The RFS added that they lost contact with the aircraft, which took off from Richmond RAAF base at 1pm, and disappeared from the flight radar just after 2pm, and the flight tracker stopped.

Image: Fire crews working to contain a fire near Canberra
The scene has been cordoned off by police, the RFS added.
A witness, hotel receptionist Belinda Greene, from Bredbo, 56 miles (91km) south of Canberra, said she heard police cars racing by in the early afternoon and “saw a lot of smoke all of a sudden”.
The city’s airport closed because of nearby bushfires earlier on Thursday, with residents south of the city told to take shelter.

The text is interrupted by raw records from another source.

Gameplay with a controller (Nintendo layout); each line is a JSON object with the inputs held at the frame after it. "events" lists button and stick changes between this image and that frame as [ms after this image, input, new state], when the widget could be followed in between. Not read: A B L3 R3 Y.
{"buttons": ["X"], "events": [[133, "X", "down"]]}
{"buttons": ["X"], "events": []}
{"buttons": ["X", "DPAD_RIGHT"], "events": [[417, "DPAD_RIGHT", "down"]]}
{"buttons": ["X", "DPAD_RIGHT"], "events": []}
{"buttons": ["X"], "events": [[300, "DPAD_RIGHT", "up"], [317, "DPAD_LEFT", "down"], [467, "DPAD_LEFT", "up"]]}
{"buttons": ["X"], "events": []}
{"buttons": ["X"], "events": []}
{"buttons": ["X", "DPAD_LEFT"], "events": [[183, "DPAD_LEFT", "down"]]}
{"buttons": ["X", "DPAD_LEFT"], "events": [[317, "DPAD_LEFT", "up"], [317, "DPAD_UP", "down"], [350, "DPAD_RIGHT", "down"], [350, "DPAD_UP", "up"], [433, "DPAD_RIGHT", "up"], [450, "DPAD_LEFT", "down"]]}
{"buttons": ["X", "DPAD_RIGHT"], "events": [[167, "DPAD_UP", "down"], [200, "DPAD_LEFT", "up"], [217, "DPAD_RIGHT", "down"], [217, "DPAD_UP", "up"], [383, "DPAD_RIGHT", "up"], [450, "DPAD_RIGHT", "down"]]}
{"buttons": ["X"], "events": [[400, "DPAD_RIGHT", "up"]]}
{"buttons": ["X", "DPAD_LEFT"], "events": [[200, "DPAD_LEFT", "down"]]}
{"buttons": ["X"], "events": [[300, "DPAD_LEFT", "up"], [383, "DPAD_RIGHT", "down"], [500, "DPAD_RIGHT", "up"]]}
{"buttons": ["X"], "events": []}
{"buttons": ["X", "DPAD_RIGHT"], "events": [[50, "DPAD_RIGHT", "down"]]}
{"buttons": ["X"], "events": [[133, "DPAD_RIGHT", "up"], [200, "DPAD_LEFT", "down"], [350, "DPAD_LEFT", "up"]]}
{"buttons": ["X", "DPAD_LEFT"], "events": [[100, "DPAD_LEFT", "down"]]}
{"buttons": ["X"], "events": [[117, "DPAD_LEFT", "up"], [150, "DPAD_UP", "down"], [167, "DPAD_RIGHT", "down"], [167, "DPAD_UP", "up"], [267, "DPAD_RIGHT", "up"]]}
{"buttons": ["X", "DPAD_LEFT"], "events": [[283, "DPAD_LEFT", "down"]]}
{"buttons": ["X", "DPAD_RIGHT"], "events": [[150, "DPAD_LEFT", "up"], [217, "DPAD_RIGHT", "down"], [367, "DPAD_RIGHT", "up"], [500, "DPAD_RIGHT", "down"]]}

The fires in Canberra started on Wednesday but strong winds and high temperatures caused conditions in the city to deteriorate.
A second fire near the airport that started on Thursday morning is at the “watch and act” level.
The airport authority said in a tweet: “Arrivals and departures are affected due to aviation firefighting operations.”

Image: Burning embers are seen on the ground during the bushfires in New South Wales
Another tweet from traffic police said “the fire is moving fast and there are multiple road closures in the area. Please avoid the area. Local road blocks in place”.
Defence Minister Angus Campbell told reporters: “The defence force is both assisting to a degree and looking to whether that needs to be reinforced.”
He added: “I have people who are both involved as persons who need to be moved from areas and office buildings that are potentially in danger, and also those persons who are part of the (Operation) Bushfire Assist effort.”
The number of dead has risen to 32 since the fires, which have ravaged an area equivalent to one third of Germany, began.
At least 2,500 homes have been destroyed and an estimated one billion animals have also perished.